- _Exercise description_: Starting at the line that contains "Unterstützen Sie uns" and stopping after the line that contains "mehr Infos unter Aktuelles", reproduce those lines with "Altpapier" swapped for "Pfandflaschen", leaving everything else unchanged.

- _Supplied material_:
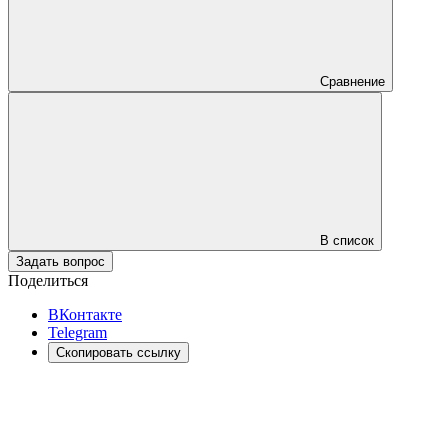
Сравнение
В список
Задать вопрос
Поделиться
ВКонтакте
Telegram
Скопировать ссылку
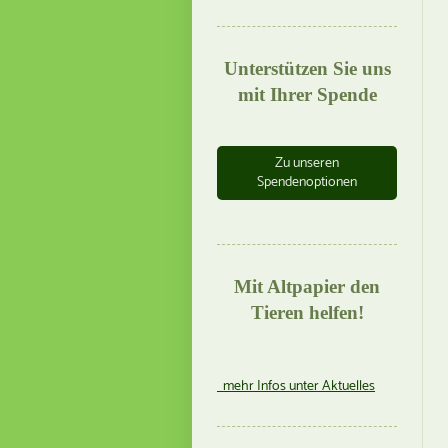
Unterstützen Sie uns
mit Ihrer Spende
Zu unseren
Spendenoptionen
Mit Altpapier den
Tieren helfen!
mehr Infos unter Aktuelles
---
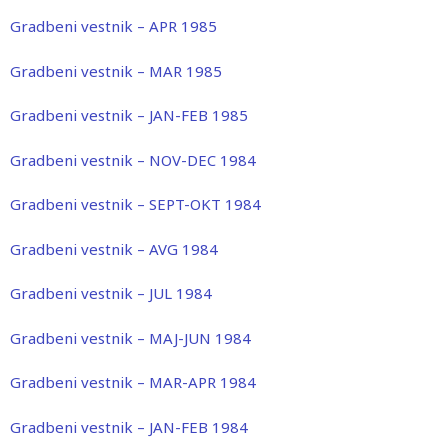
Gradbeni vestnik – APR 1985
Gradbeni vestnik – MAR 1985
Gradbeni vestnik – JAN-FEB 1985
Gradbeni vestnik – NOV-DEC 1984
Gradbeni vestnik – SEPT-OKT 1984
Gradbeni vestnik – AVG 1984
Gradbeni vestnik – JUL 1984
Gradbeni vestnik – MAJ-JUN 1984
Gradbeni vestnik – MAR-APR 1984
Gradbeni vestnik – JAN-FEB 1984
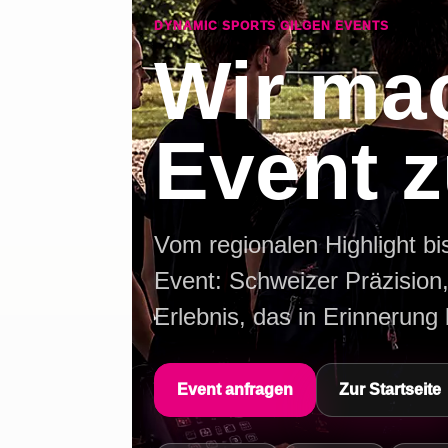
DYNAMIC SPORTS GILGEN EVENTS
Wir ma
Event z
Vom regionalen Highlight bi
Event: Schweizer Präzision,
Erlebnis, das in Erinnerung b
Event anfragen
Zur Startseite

- _Response_:
Unterstützen Sie uns
mit Ihrer Spende
Zu unseren
Spendenoptionen
Mit Pfandflaschen den
Tieren helfen!
mehr Infos unter Aktuelles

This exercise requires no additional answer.